* [REQUIRED ACTION A] Copy the entries word for word, from the very first line through the line containing "göz ardı etmemek gerekiyor.", including both of these lines.

* [DOCUMENT EXCERPT]
>>

Voting ensemble method builds multiple models (generally of different types) and uses simple statistics(eg: mean) to combine predictions. VotingClassifier is used to wrap your models and combine the predictions from different sub-models.
In this example, we will use three different classification algorithms/models:
1. Logistic Regression
2. Classification and Regression Trees(CART)
3. Support Vector Machines
This recipe includes the following topics:
- Load classification problem dataset (Pima Indians) from github
- Split columns into the usual feature columns(X) and target column(Y)
- Split data using KFold() with k-fold count: 10, seed:7
- Instantiate the Logistic Regression model
- Instantiate the CART model
- Instantiate the Support Vector Machines model
- Instantiate the voting ensemble method: VotingClassifier with the above three models
- Call cross_val_score() to run cross validation
- Calculate mean estimated accuracy from scores returned by cross_val_score()
# import modules
import pandas as pd
from sklearn.model_selection import KFold
from sklearn.model_selection import cross_val_score
from sklearn.linear_model import LogisticRegression
from sklearn.tree import DecisionTreeClassifier
from sklearn.svm import SVC
from sklearn.ensemble import VotingClassifier
# read data file from github
# dataframe: pimaDf
gitFileURL = 'https://raw.githubusercontent.com/andrewgurung/data-repository/master/pima-indians-diabetes.data.csv'
cols = ['preg', 'plas', 'pres', 'skin', 'test', 'mass', 'pedi', 'age', 'class']
pimaDf = pd.read_csv(gitFileURL, names = cols)

<<

* [REQUIRED ACTION B]
Answer these questions about the voting ensemble tutorial:
(i) What k-fold count and seed are used when splitting the data with KFold()?
(ii) Which function is called to run cross validation?
(iii) What name is given to the dataframe that holds the data read from github?

[Transcribed page text]
>>

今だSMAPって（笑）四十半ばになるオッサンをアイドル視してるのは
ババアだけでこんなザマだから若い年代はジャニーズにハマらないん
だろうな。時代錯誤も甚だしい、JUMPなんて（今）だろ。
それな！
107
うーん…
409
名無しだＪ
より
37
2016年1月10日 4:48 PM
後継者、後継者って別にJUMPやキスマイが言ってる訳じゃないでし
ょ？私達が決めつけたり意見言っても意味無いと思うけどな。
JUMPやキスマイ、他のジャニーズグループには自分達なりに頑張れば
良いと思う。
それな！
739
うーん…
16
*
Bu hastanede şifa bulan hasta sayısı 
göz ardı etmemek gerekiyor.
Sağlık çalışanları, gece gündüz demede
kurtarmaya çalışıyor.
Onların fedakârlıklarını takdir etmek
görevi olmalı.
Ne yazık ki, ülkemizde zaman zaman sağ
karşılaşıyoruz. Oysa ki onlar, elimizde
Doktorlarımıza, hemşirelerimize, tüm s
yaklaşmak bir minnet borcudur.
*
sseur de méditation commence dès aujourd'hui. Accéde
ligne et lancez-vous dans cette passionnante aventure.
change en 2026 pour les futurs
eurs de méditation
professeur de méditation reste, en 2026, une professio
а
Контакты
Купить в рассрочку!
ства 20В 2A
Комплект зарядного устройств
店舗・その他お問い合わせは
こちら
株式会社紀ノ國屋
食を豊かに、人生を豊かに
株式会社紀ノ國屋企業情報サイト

<<

* [RESPONSE A]
今だSMAPって（笑）四十半ばになるオッサンをアイドル視してるのは
ババアだけでこんなザマだから若い年代はジャニーズにハマらないん
だろうな。時代錯誤も甚だしい、JUMPなんて（今）だろ。
それな！
107
うーん…
409
名無しだＪ
より
37
2016年1月10日 4:48 PM
後継者、後継者って別にJUMPやキスマイが言ってる訳じゃないでし
ょ？私達が決めつけたり意見言っても意味無いと思うけどな。
JUMPやキスマイ、他のジャニーズグループには自分達なりに頑張れば
良いと思う。
それな！
739
うーん…
16
*
Bu hastanede şifa bulan hasta sayısı 
göz ardı etmemek gerekiyor.

* [RESPONSE B]
(i) A k-fold count of 10 and a seed of 7.
(ii) cross_val_score()
(iii) pimaDf